(Required task 1): Identify every line in the entries that contains the string "kern", and copy each of those lines.

(Selection):
Transparent hugepages

By Jonathan Corbet
October 28, 2009

Most Linux systems divide memory into 4096-byte pages; for the bulk of the memory management code, that is the smallest unit of memory which can be manipulated. 4KB is an increase over what early virtual memory systems used; 512 bytes was once common. But it is still small relative to the both the amount of physical memory available on contemporary systems and the working set size of applications running on those systems. That means that the operating system has more pages to manage than it did some years back.

Most current processors can work with pages larger than 4KB. There are advantages to using larger pages: the size of page tables decreases, as does the number of page faults required to get an application into RAM. There is also a significant performance advantage that derives from the fact that large pages require fewer translation lookaside buffer (TLB) slots. These slots are a highly contended resource on most systems; reducing TLB misses can improve performance considerably for a number of large-memory workloads.

(Required task 2): According to the article on transparent hugepages, what page size was once common in early virtual memory systems?

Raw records
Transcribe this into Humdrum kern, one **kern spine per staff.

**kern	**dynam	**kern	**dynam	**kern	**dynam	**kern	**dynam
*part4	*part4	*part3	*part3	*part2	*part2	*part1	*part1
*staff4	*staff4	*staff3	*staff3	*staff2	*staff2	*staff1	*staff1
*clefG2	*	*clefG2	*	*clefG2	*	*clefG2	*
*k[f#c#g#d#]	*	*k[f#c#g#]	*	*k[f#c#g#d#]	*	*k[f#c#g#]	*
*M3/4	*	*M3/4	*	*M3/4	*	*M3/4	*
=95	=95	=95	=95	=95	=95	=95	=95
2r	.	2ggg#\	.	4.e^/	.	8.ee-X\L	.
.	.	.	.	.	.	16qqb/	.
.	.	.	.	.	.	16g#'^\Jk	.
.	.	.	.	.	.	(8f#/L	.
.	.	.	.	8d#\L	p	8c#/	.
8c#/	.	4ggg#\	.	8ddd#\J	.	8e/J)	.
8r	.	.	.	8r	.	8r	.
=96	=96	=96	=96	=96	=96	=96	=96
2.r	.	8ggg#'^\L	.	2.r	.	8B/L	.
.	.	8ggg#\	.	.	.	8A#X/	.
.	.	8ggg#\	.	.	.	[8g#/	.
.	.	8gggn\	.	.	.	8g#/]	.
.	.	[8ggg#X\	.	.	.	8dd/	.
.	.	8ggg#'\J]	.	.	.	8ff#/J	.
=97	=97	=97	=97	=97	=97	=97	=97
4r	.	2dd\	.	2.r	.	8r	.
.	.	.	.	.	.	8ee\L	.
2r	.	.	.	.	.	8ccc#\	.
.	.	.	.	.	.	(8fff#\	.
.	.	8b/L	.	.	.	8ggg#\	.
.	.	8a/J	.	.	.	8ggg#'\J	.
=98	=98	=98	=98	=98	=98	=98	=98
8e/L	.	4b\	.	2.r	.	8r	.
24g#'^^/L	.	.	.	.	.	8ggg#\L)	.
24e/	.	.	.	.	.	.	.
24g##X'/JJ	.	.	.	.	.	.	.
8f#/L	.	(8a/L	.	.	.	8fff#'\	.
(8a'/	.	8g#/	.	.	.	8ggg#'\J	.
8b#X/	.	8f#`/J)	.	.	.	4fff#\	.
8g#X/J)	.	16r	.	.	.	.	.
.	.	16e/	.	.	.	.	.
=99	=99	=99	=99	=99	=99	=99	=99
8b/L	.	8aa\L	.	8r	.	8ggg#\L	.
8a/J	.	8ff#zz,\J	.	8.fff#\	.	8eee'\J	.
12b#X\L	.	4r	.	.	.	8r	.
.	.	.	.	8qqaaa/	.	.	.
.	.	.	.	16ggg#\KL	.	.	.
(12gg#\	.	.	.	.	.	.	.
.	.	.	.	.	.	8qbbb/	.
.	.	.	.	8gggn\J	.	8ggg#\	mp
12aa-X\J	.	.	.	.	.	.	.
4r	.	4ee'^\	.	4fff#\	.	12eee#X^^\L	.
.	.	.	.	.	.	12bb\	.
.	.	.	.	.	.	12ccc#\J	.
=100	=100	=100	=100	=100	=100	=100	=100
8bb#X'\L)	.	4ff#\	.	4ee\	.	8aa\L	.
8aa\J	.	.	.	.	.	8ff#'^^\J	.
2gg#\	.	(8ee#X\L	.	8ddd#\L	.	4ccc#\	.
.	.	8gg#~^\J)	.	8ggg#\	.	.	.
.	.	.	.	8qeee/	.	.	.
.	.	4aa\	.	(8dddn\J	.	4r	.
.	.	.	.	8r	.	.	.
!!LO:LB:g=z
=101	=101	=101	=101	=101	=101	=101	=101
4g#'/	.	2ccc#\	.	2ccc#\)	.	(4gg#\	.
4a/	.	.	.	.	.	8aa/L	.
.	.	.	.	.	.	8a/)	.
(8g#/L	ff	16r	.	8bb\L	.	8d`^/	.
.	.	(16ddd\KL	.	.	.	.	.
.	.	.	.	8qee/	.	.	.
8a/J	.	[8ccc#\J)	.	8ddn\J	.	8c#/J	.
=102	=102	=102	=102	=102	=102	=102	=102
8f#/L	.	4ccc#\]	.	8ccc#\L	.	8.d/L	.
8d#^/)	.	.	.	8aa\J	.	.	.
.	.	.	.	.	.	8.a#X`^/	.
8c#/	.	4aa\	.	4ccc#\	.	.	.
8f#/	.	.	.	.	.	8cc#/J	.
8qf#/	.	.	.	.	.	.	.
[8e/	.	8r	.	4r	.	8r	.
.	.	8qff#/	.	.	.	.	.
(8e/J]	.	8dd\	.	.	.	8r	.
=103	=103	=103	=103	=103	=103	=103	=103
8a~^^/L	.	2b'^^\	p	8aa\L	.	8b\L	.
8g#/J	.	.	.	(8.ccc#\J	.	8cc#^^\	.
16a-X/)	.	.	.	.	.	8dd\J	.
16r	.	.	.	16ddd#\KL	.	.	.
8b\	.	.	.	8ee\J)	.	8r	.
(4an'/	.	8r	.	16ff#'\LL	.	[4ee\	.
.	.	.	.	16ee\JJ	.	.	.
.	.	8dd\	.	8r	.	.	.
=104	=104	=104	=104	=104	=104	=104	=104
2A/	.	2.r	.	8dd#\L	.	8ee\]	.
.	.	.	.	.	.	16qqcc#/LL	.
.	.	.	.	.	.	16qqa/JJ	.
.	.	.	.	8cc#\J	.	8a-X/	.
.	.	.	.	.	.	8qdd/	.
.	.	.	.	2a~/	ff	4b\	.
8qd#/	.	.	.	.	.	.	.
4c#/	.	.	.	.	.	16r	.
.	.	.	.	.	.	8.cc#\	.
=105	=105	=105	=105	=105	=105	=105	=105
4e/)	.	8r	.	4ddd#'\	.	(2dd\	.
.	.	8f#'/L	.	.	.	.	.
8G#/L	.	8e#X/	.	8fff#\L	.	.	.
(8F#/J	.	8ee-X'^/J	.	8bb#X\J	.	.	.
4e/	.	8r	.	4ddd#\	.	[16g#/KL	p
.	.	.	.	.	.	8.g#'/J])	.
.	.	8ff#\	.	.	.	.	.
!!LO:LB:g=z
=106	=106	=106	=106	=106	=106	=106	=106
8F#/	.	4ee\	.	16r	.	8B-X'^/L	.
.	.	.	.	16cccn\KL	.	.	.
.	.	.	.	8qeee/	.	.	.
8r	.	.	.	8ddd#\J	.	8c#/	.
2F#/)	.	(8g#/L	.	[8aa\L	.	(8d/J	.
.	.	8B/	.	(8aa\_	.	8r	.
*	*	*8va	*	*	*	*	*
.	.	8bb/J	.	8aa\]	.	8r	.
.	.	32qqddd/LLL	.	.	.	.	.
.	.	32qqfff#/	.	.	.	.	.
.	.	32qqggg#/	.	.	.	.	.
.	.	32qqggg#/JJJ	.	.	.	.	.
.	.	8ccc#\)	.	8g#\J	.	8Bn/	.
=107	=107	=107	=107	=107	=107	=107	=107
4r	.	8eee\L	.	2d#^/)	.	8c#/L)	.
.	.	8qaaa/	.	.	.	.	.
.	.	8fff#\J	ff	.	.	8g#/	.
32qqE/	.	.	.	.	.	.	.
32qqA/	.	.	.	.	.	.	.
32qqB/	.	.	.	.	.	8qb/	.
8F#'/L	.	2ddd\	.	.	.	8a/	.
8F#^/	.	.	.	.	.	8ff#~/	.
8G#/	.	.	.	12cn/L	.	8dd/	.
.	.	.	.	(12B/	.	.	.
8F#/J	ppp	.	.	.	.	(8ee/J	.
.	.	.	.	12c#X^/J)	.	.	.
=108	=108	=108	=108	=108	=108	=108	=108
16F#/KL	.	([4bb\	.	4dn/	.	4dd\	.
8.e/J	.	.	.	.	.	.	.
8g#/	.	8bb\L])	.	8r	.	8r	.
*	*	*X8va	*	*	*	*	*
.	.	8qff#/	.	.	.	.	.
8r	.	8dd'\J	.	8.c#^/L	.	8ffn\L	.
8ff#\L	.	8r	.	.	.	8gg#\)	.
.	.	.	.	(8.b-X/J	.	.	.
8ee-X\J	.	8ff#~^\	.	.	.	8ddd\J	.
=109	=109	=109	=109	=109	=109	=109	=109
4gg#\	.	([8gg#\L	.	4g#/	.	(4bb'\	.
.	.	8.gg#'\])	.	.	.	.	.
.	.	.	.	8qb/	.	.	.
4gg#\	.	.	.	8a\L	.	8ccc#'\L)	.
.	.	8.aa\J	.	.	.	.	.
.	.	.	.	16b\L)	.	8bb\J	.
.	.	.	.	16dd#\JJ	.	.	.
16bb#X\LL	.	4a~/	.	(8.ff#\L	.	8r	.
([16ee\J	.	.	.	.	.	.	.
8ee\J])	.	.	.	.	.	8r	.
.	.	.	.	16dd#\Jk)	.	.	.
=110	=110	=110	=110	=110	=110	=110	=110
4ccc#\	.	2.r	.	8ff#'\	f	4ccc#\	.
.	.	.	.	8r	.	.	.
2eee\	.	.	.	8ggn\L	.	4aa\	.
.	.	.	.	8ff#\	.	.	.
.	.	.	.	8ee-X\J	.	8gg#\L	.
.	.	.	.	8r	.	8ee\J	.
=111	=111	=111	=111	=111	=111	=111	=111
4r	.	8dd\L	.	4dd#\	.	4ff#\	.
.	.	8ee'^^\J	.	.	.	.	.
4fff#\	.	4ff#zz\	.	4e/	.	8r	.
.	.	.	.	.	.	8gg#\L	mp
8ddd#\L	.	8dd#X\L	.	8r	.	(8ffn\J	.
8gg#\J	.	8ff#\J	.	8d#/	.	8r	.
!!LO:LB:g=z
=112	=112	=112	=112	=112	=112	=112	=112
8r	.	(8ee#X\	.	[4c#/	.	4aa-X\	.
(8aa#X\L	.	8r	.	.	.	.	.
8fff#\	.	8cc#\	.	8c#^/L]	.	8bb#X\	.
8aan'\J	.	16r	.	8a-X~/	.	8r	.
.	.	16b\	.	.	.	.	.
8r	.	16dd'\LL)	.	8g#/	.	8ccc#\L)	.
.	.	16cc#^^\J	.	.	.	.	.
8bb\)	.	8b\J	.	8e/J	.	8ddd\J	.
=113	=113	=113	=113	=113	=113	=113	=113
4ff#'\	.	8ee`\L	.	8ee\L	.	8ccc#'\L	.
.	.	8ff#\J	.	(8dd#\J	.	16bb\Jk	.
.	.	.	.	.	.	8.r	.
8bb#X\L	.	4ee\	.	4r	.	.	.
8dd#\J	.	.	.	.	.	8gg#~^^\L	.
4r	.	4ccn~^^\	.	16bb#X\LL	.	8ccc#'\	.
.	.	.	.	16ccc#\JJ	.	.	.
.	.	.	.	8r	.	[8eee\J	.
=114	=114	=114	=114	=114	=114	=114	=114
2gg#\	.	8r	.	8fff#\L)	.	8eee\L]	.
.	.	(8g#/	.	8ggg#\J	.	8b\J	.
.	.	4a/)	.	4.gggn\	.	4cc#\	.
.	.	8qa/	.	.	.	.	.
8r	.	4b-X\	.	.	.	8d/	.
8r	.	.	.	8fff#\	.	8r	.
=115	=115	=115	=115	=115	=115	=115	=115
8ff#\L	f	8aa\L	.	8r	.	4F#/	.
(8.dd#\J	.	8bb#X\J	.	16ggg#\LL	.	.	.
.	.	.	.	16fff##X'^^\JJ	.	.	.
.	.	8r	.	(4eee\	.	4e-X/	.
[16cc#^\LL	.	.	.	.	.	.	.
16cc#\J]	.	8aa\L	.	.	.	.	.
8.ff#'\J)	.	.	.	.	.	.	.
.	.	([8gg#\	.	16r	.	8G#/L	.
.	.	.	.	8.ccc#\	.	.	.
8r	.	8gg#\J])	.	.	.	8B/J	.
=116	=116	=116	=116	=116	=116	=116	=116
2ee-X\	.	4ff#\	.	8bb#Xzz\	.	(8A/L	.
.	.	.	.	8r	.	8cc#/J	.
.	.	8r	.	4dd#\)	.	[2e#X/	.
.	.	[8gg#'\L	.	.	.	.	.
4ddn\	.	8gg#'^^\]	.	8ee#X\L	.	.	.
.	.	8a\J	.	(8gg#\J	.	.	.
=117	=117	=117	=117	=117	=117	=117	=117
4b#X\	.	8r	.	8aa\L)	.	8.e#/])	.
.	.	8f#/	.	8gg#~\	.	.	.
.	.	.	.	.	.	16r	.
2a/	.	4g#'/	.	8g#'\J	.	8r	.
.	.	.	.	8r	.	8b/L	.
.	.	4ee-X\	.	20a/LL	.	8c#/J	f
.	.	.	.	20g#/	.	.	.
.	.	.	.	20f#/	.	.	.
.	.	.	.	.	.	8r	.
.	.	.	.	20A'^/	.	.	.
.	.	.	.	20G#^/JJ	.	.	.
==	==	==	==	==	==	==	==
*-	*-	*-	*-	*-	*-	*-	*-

(Full answer 1):
Transcribe this into Humdrum kern, one **kern spine per staff.
**kern	**dynam	**kern	**dynam	**kern	**dynam	**kern	**dynam

(Full answer 2): 512 bytes